▶ _TASK_
Where a record holds a picture, leave the picture out; otherwise repeat every record exactly.

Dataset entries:
┌──
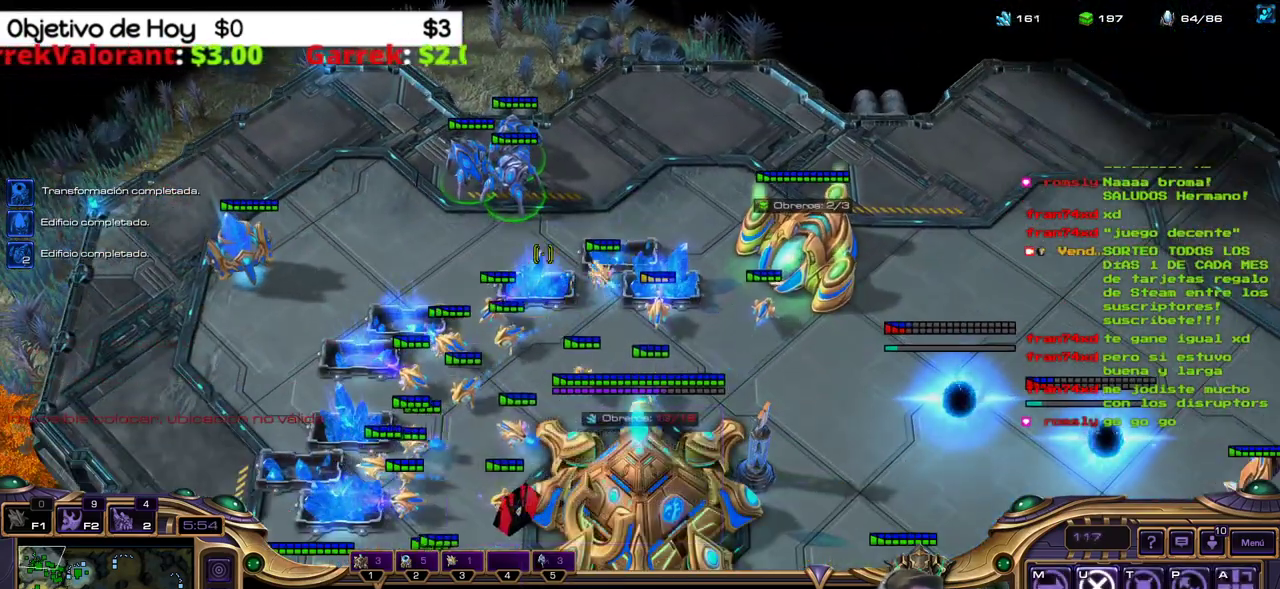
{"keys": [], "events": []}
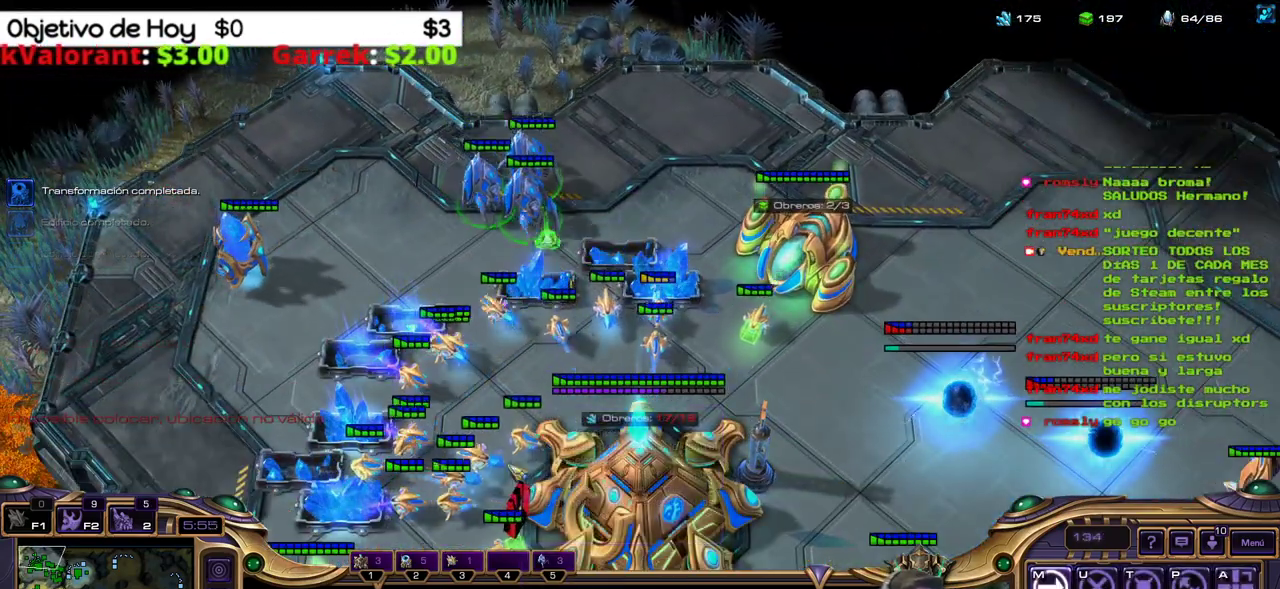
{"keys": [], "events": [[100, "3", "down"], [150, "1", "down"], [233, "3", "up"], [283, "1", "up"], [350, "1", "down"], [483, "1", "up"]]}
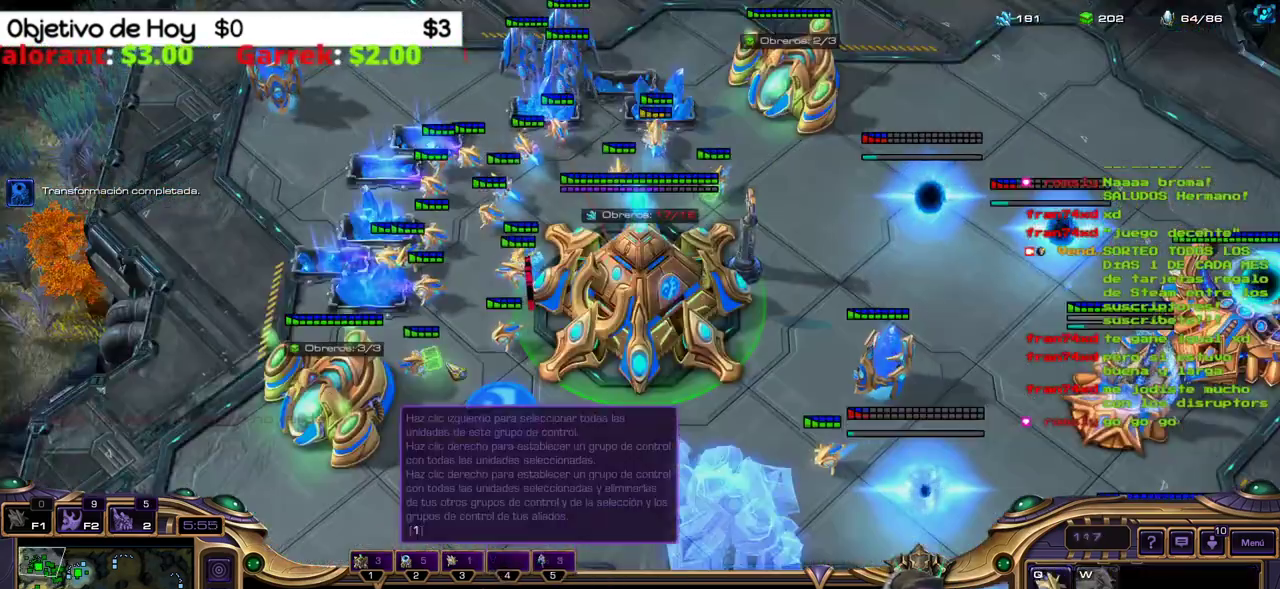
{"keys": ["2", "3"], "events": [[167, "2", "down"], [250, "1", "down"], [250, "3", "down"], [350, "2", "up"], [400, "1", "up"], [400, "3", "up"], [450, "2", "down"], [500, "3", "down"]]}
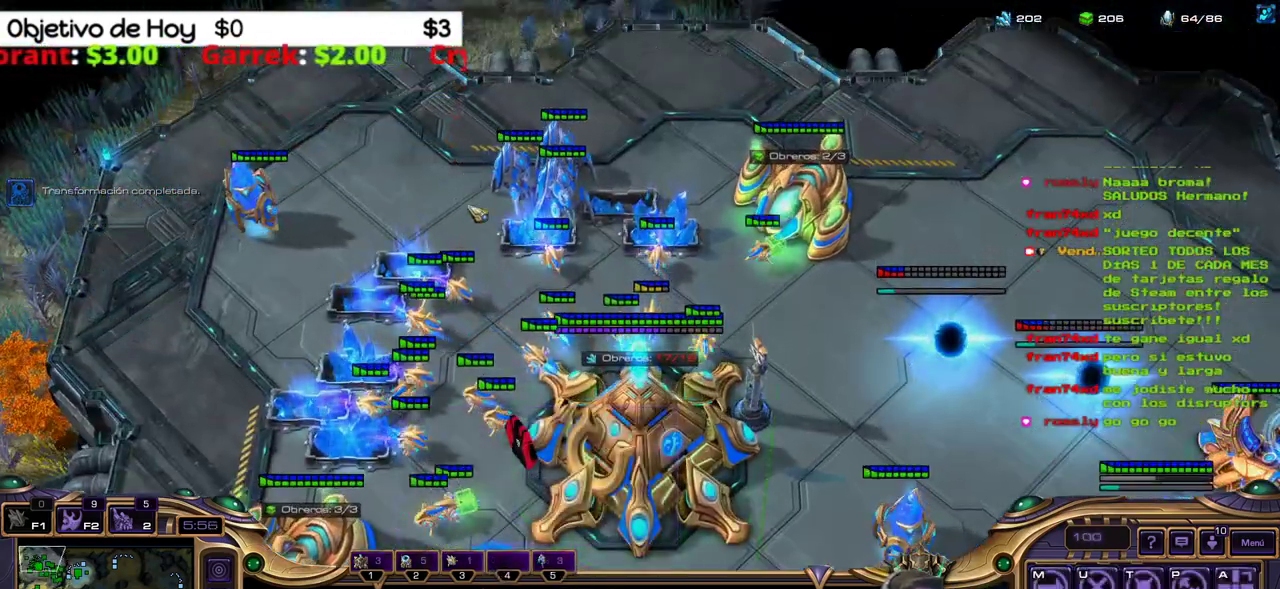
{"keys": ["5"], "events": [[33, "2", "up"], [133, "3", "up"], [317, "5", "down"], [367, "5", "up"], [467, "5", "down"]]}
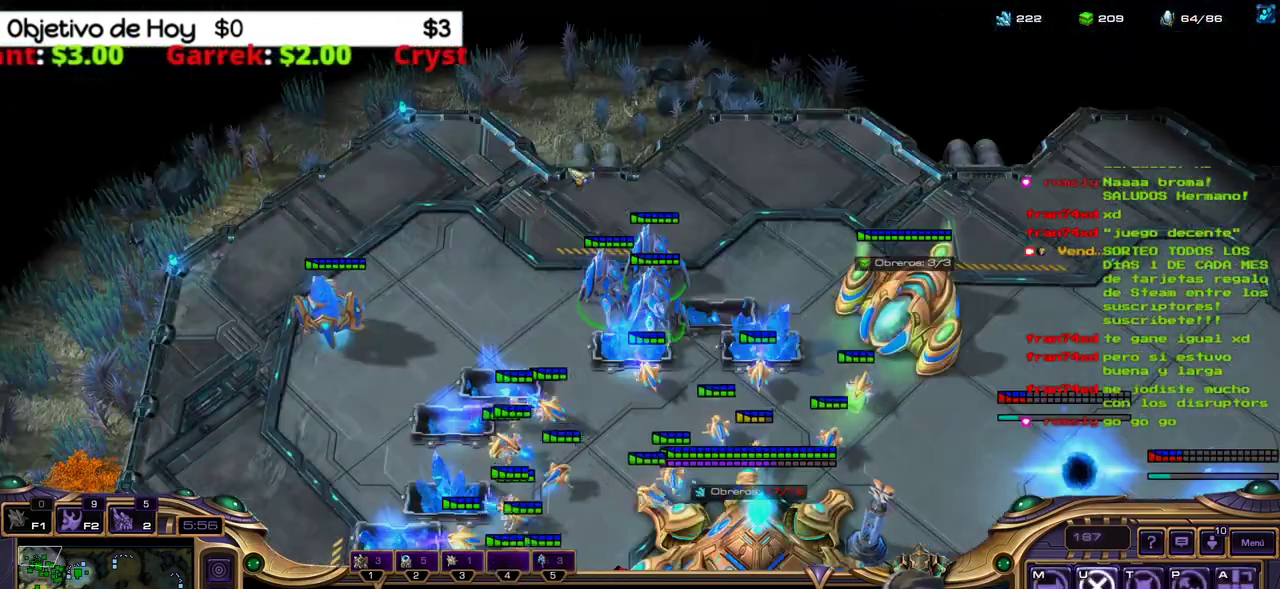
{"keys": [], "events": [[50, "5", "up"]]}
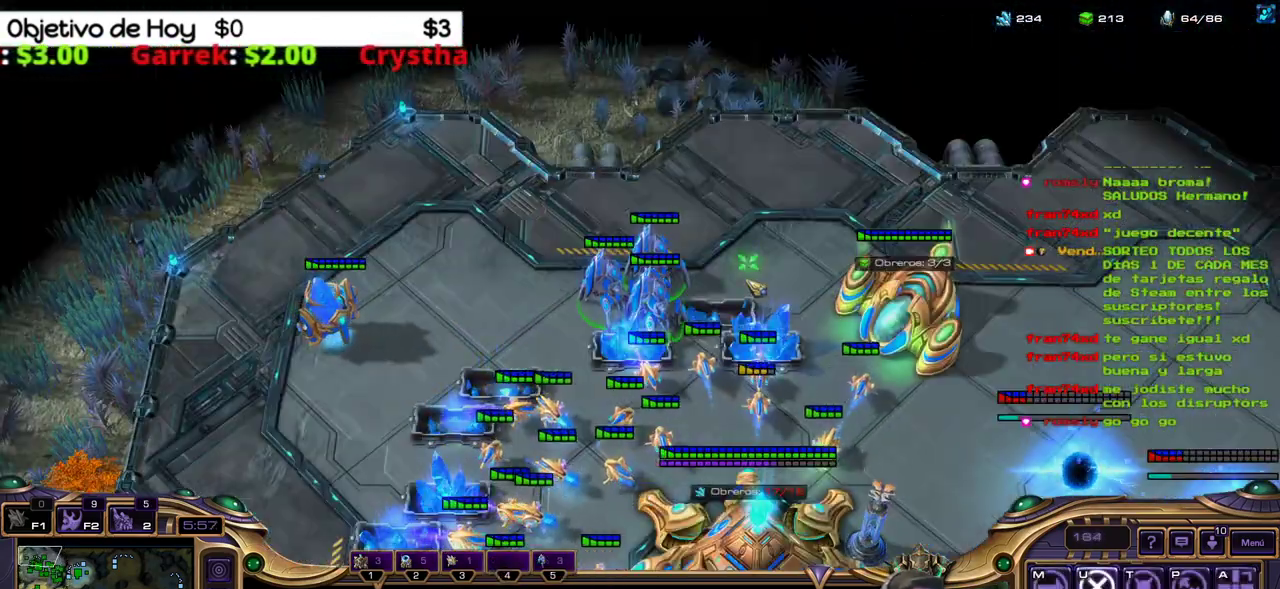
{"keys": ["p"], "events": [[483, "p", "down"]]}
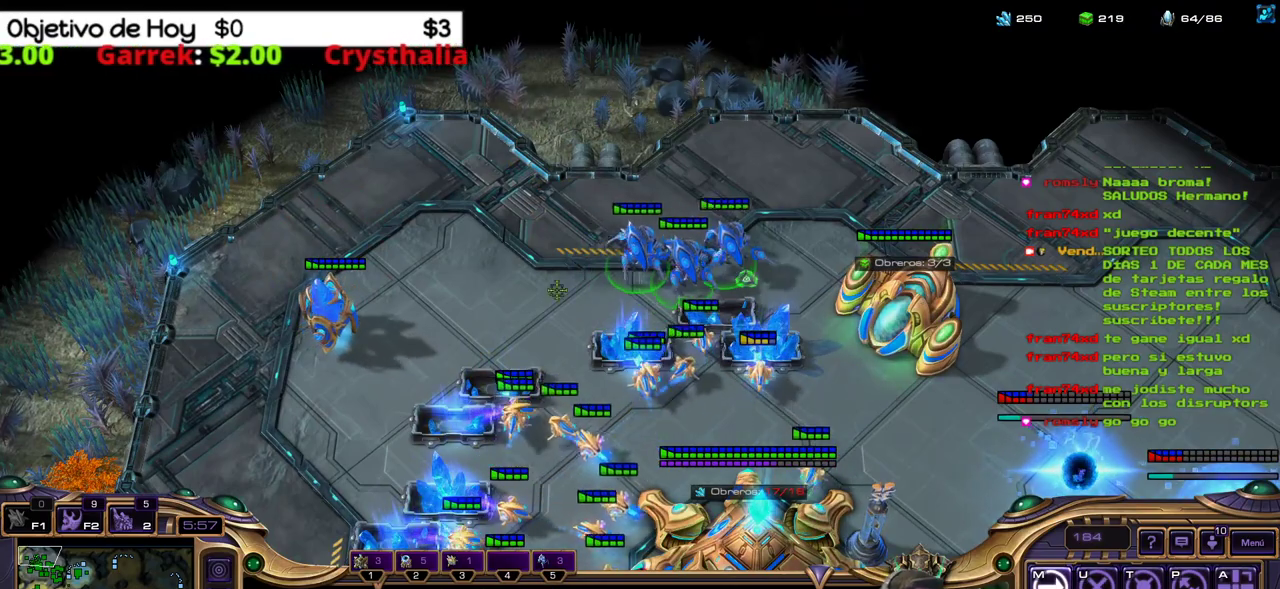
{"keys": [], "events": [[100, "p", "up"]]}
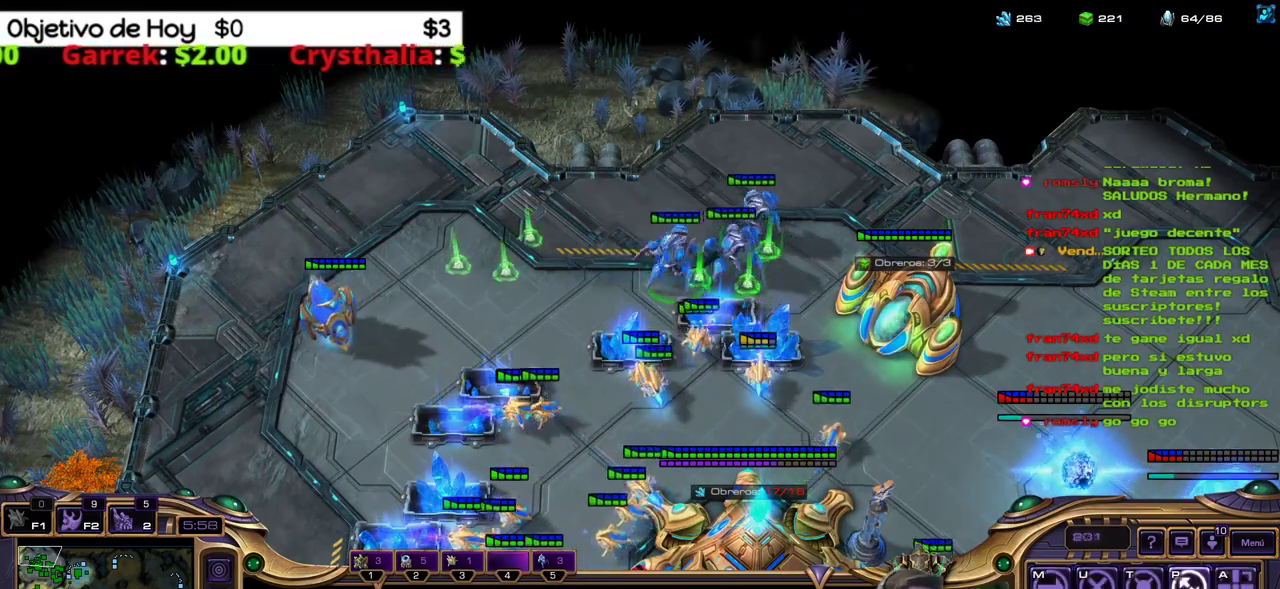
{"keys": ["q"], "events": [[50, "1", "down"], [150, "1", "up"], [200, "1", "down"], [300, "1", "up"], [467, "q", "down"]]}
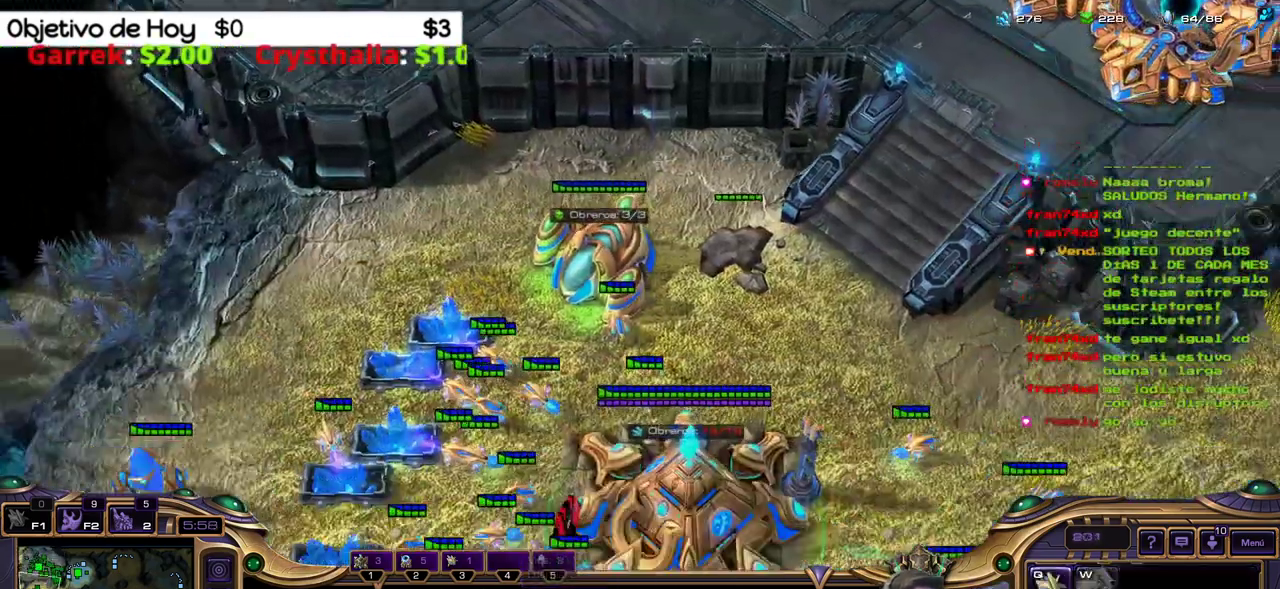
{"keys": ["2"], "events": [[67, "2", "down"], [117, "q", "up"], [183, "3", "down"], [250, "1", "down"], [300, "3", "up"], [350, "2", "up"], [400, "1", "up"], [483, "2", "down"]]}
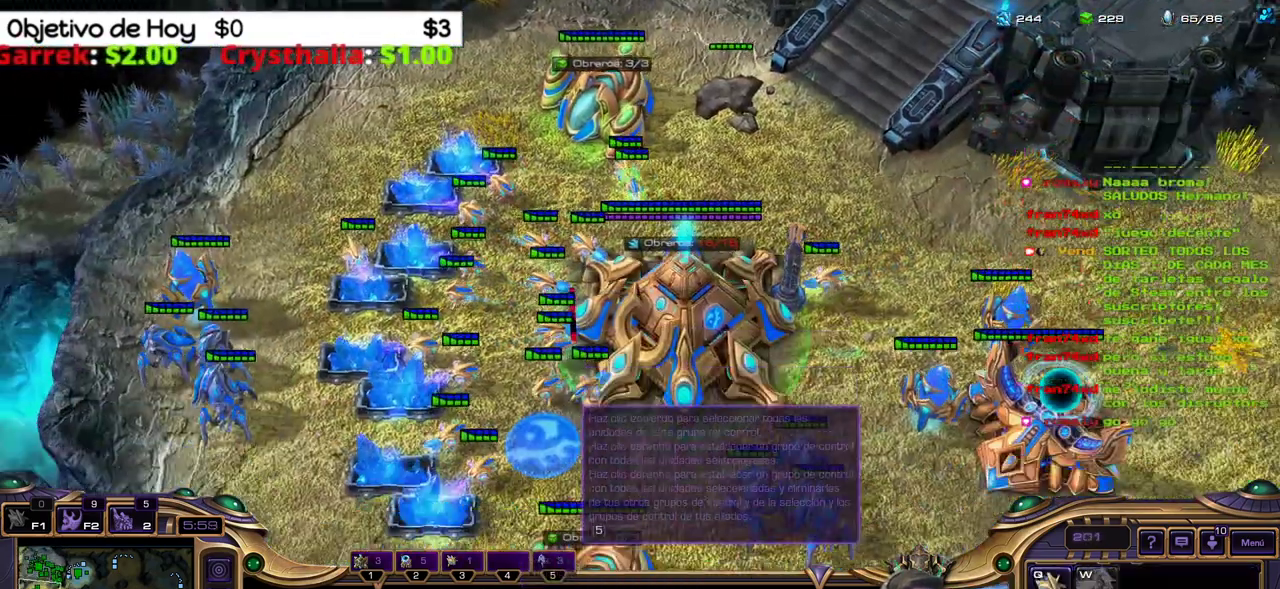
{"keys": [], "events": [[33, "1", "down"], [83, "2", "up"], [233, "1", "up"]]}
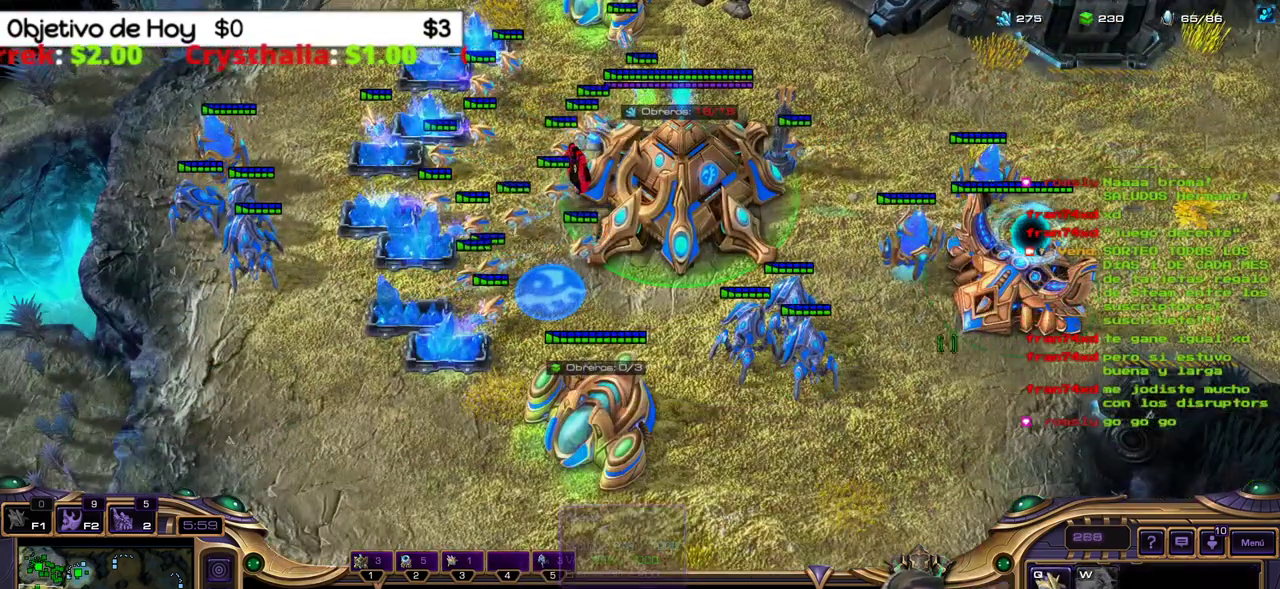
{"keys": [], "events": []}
└──
▶ _TASK RESPONSE_
{"keys": [], "events": []}
{"keys": [], "events": [[100, "3", "down"], [150, "1", "down"], [233, "3", "up"], [283, "1", "up"], [350, "1", "down"], [483, "1", "up"]]}
{"keys": ["2", "3"], "events": [[167, "2", "down"], [250, "1", "down"], [250, "3", "down"], [350, "2", "up"], [400, "1", "up"], [400, "3", "up"], [450, "2", "down"], [500, "3", "down"]]}
{"keys": ["5"], "events": [[33, "2", "up"], [133, "3", "up"], [317, "5", "down"], [367, "5", "up"], [467, "5", "down"]]}
{"keys": [], "events": [[50, "5", "up"]]}
{"keys": ["p"], "events": [[483, "p", "down"]]}
{"keys": [], "events": [[100, "p", "up"]]}
{"keys": ["q"], "events": [[50, "1", "down"], [150, "1", "up"], [200, "1", "down"], [300, "1", "up"], [467, "q", "down"]]}
{"keys": ["2"], "events": [[67, "2", "down"], [117, "q", "up"], [183, "3", "down"], [250, "1", "down"], [300, "3", "up"], [350, "2", "up"], [400, "1", "up"], [483, "2", "down"]]}
{"keys": [], "events": [[33, "1", "down"], [83, "2", "up"], [233, "1", "up"]]}
{"keys": [], "events": []}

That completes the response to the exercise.